> TASK
Output a faithful copy of the entries, every picture removed.

** DATA FOR THIS TASK follows **

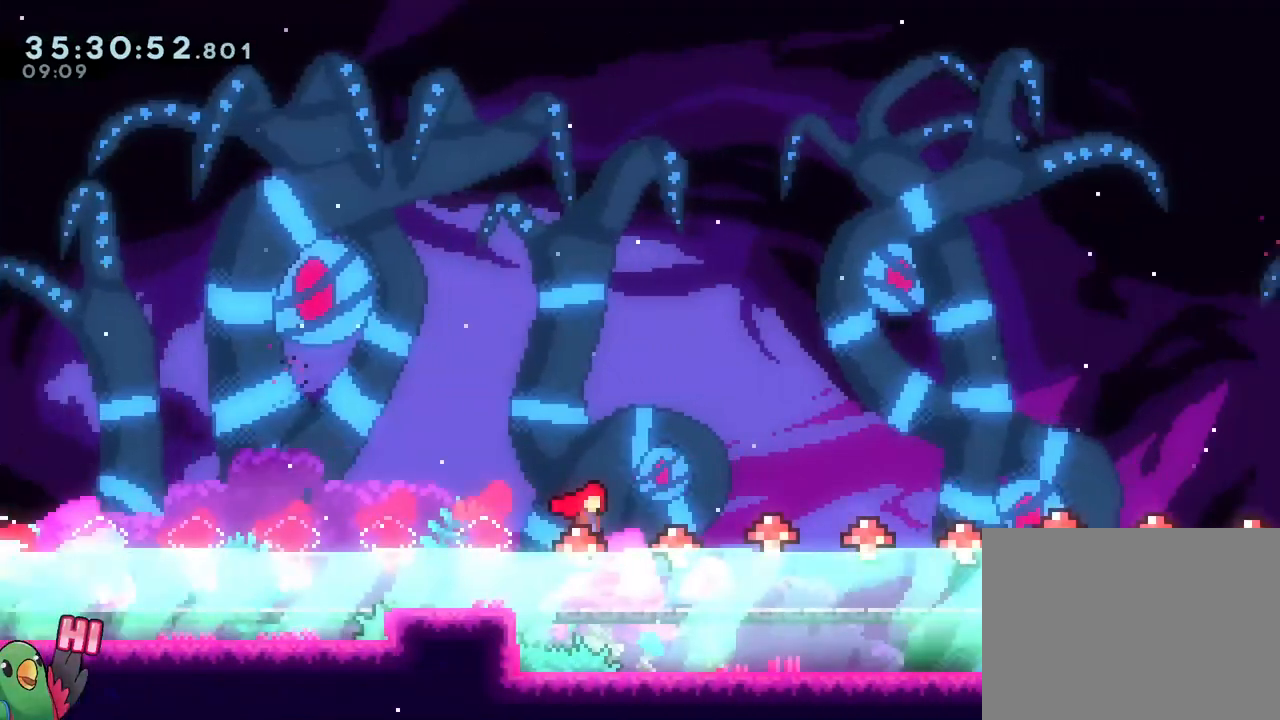
{"buttons": ["B", "Y"], "left_stick": "down", "right_stick": "center"}
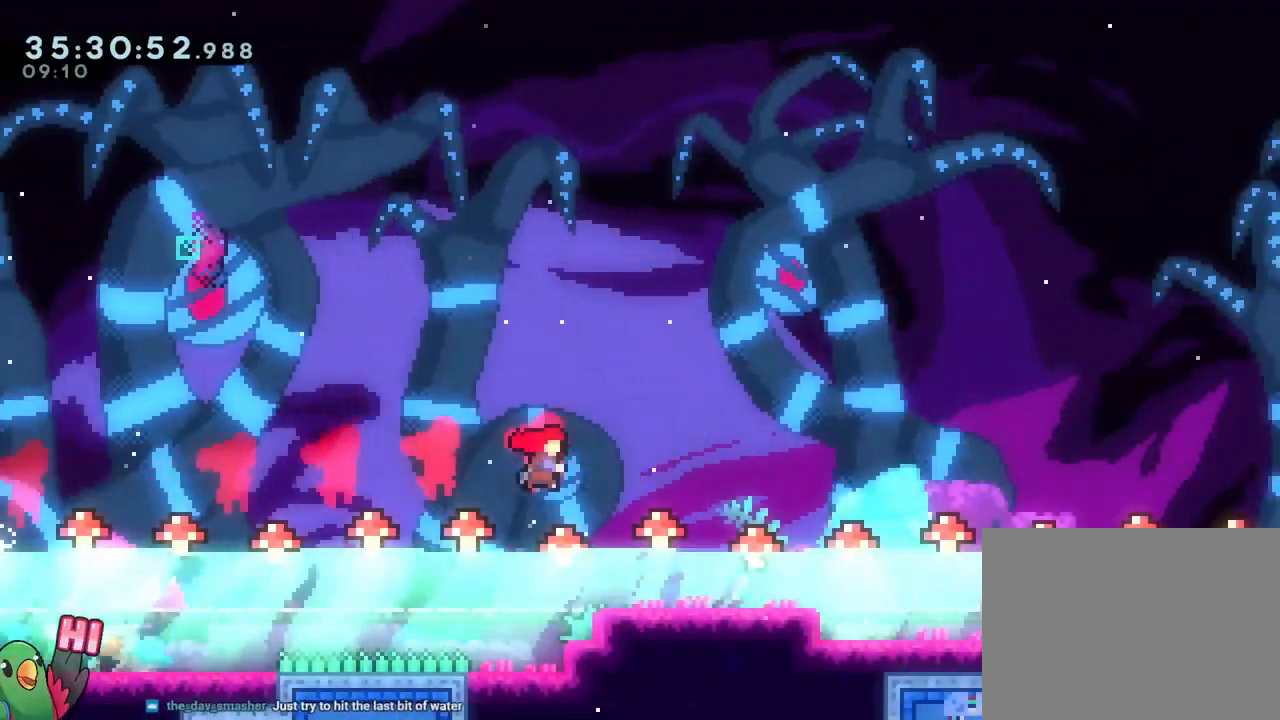
{"buttons": [], "left_stick": "down", "right_stick": "center", "events": [[83, "B", "up"], [83, "Y", "up"], [167, "B", "down"], [250, "L1", "down"], [300, "B", "up"], [300, "L1", "up"], [334, "R1", "down"], [350, "B", "down"], [400, "R1", "up"], [484, "B", "up"]]}
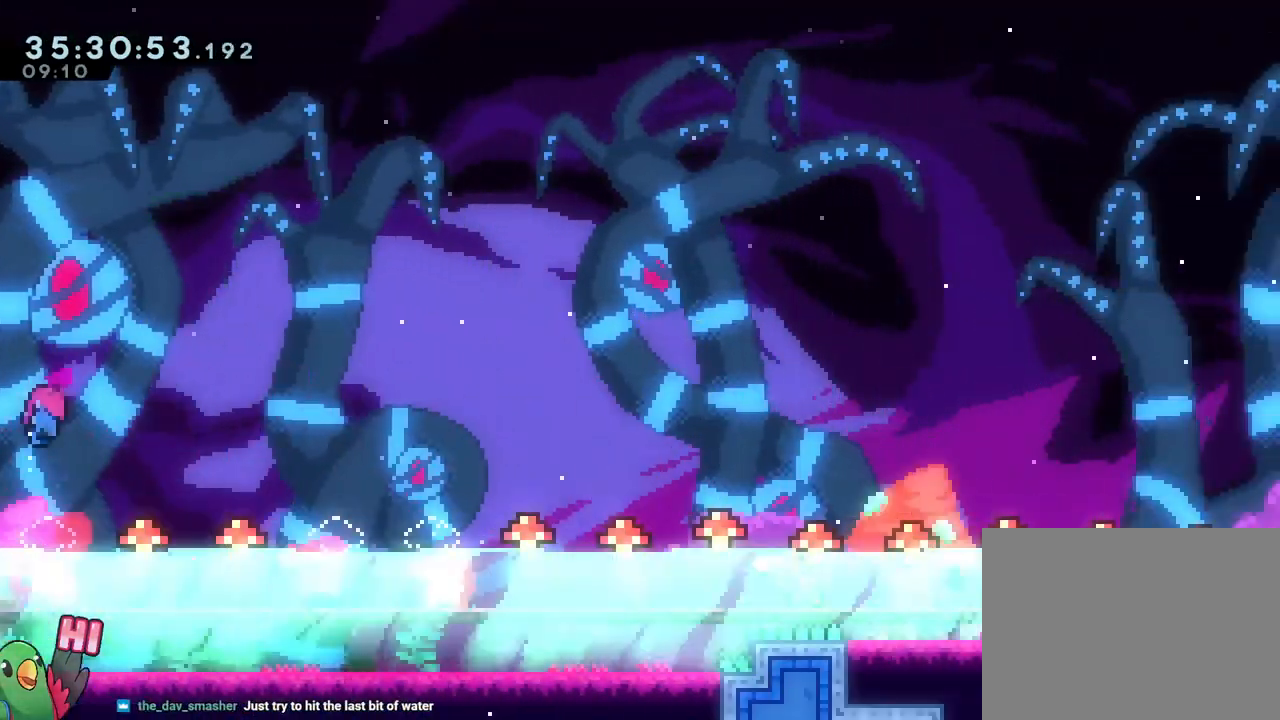
{"buttons": ["B", "DPAD_DOWN"], "left_stick": "up-right", "right_stick": "center"}
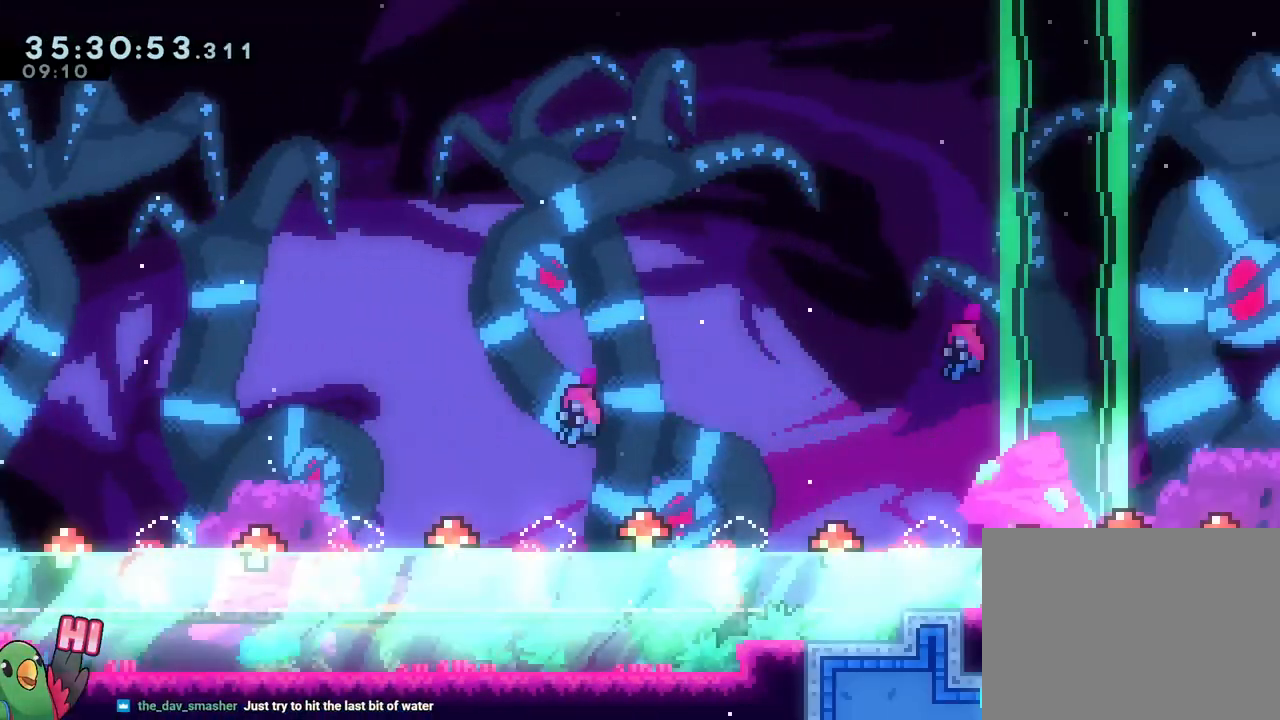
{"buttons": ["B", "L1", "R1"], "left_stick": "up-right", "right_stick": "center", "events": [[17, "DPAD_DOWN", "up"], [17, "R1", "down"], [50, "B", "up"], [83, "L1", "down"], [117, "B", "down"], [150, "left_stick", "right"], [217, "L2", "down"], [233, "DPAD_DOWN", "down"], [233, "L2", "up"], [233, "left_stick", "up-right"], [250, "DPAD_DOWN", "up"], [350, "DPAD_RIGHT", "down"], [400, "DPAD_RIGHT", "up"]]}
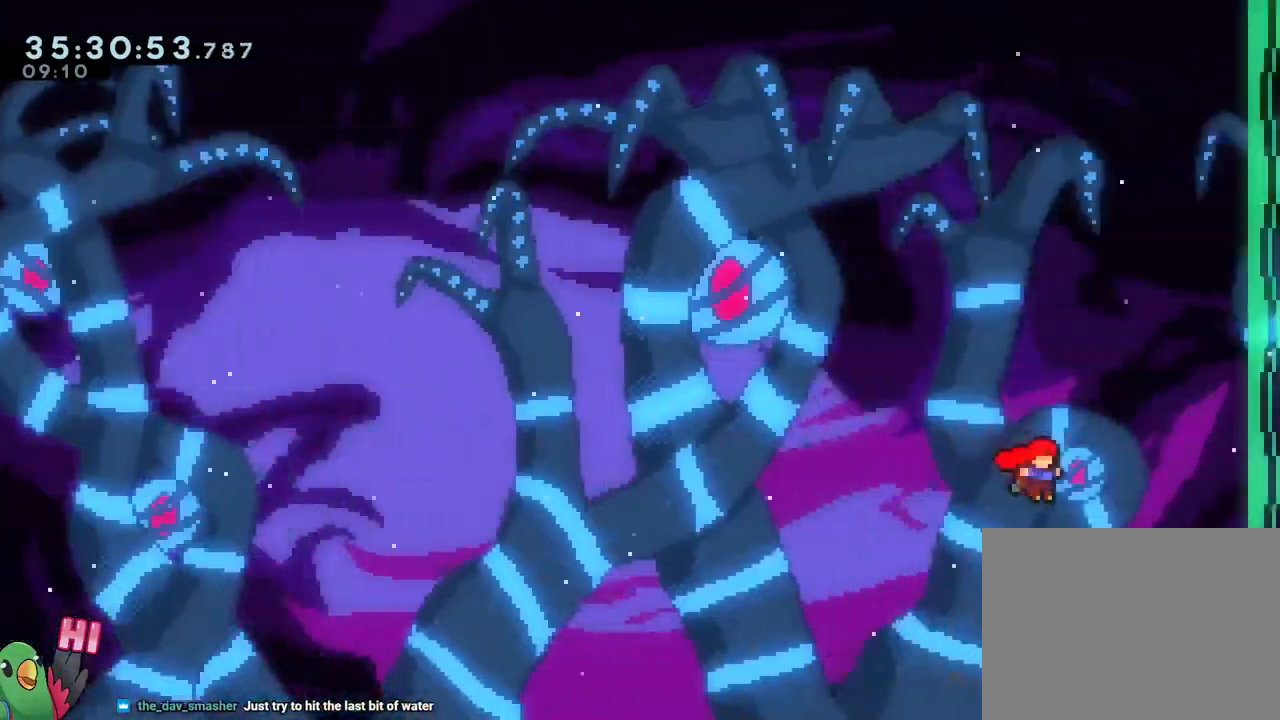
{"buttons": ["B", "Y", "R1", "DPAD_LEFT"], "left_stick": "up-right", "right_stick": "center", "events": [[117, "L1", "up"], [184, "Y", "down"], [201, "Y", "up"], [484, "DPAD_LEFT", "down"], [501, "Y", "down"]]}
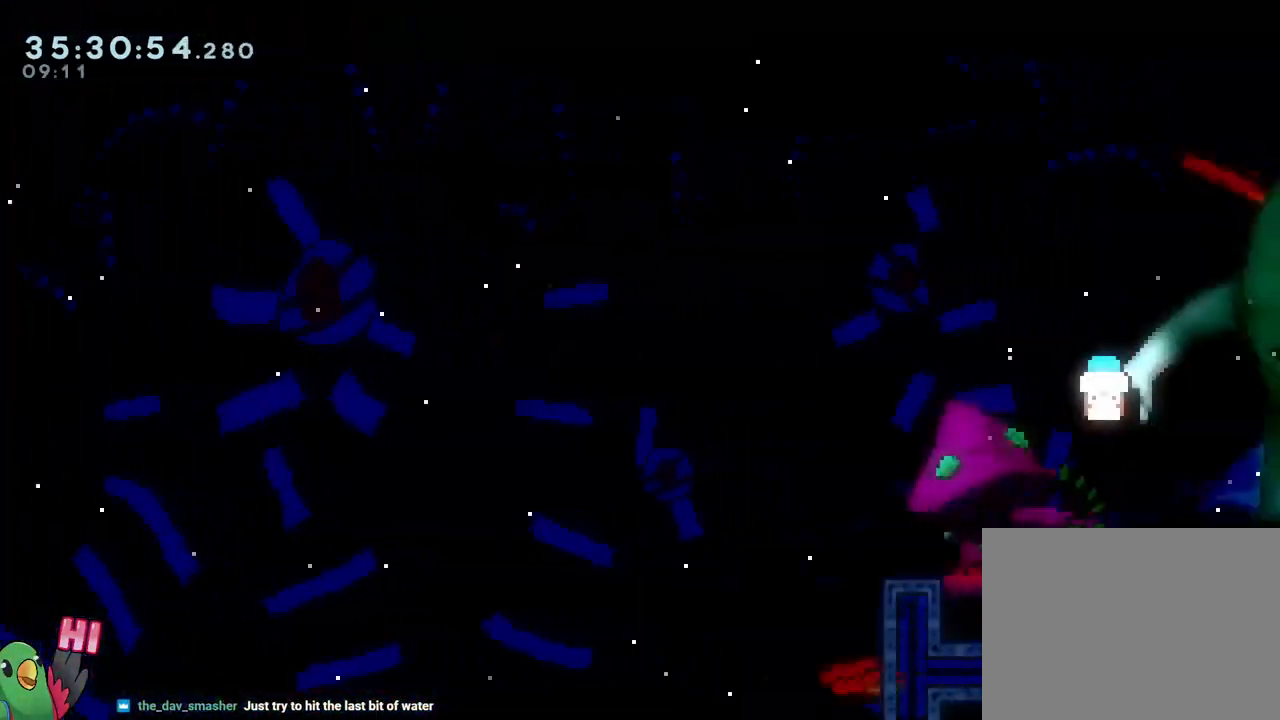
{"buttons": ["R1"], "left_stick": "up-right", "right_stick": "center"}
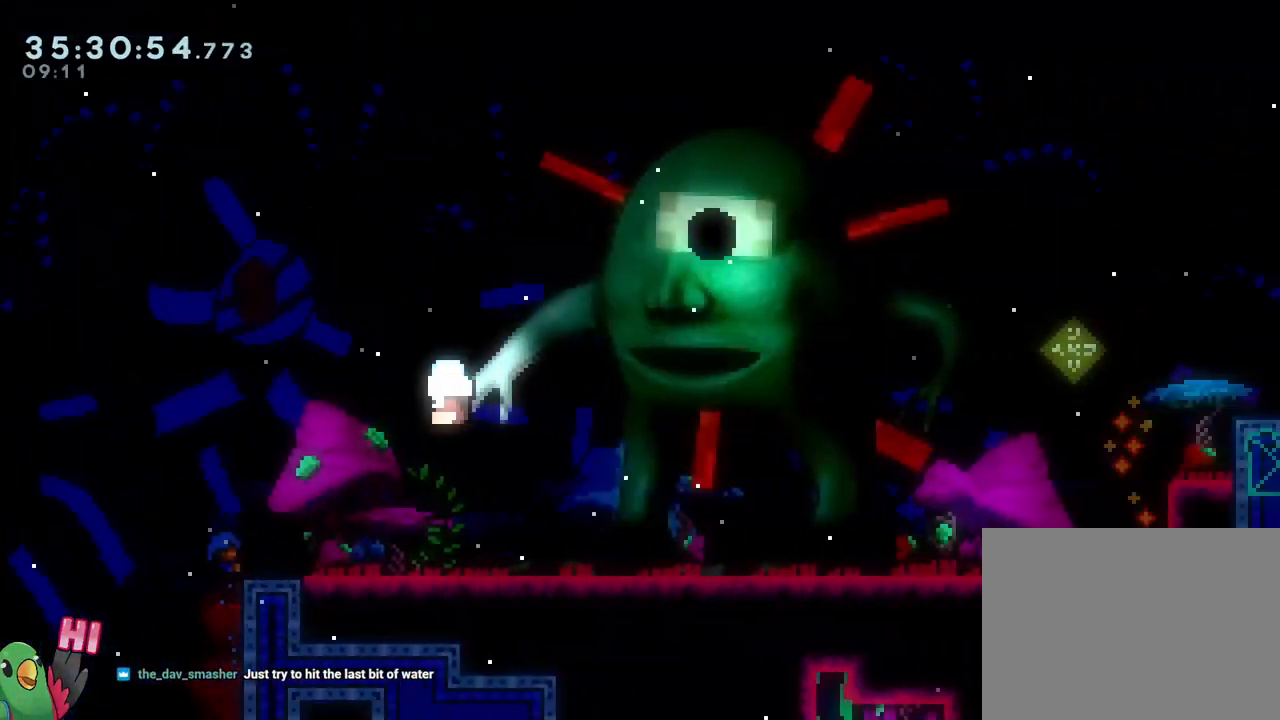
{"buttons": [], "left_stick": "right", "right_stick": "center", "events": [[117, "B", "down"], [267, "left_stick", "right"], [317, "B", "up"], [401, "R1", "up"]]}
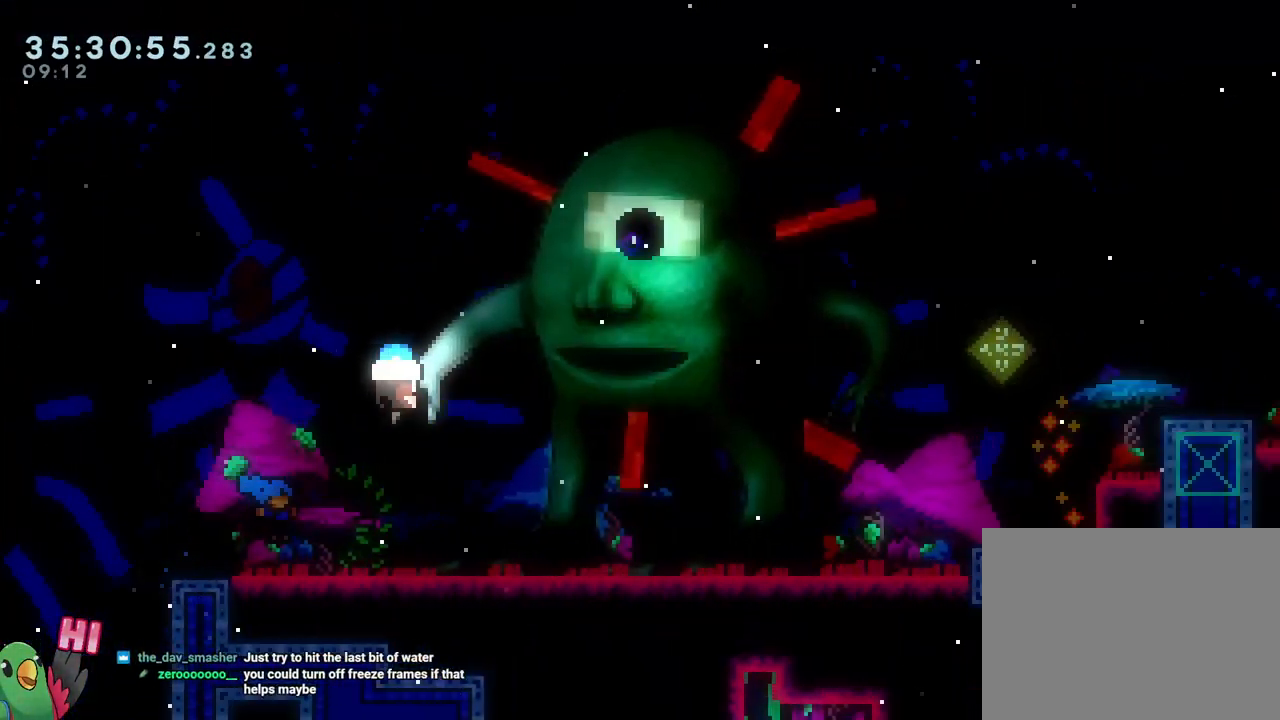
{"buttons": [], "left_stick": "center", "right_stick": "center", "events": [[17, "left_stick", "center"]]}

** End of DATA FOR THIS TASK **

> ANSWER BOX
{"buttons": ["B", "Y"], "left_stick": "down", "right_stick": "center"}
{"buttons": [], "left_stick": "down", "right_stick": "center", "events": [[83, "B", "up"], [83, "Y", "up"], [167, "B", "down"], [250, "L1", "down"], [300, "B", "up"], [300, "L1", "up"], [334, "R1", "down"], [350, "B", "down"], [400, "R1", "up"], [484, "B", "up"]]}
{"buttons": ["B", "DPAD_DOWN"], "left_stick": "up-right", "right_stick": "center"}
{"buttons": ["B", "L1", "R1"], "left_stick": "up-right", "right_stick": "center", "events": [[17, "DPAD_DOWN", "up"], [17, "R1", "down"], [50, "B", "up"], [83, "L1", "down"], [117, "B", "down"], [150, "left_stick", "right"], [217, "L2", "down"], [233, "DPAD_DOWN", "down"], [233, "L2", "up"], [233, "left_stick", "up-right"], [250, "DPAD_DOWN", "up"], [350, "DPAD_RIGHT", "down"], [400, "DPAD_RIGHT", "up"]]}
{"buttons": ["B", "Y", "R1", "DPAD_LEFT"], "left_stick": "up-right", "right_stick": "center", "events": [[117, "L1", "up"], [184, "Y", "down"], [201, "Y", "up"], [484, "DPAD_LEFT", "down"], [501, "Y", "down"]]}
{"buttons": ["R1"], "left_stick": "up-right", "right_stick": "center"}
{"buttons": [], "left_stick": "right", "right_stick": "center", "events": [[117, "B", "down"], [267, "left_stick", "right"], [317, "B", "up"], [401, "R1", "up"]]}
{"buttons": [], "left_stick": "center", "right_stick": "center", "events": [[17, "left_stick", "center"]]}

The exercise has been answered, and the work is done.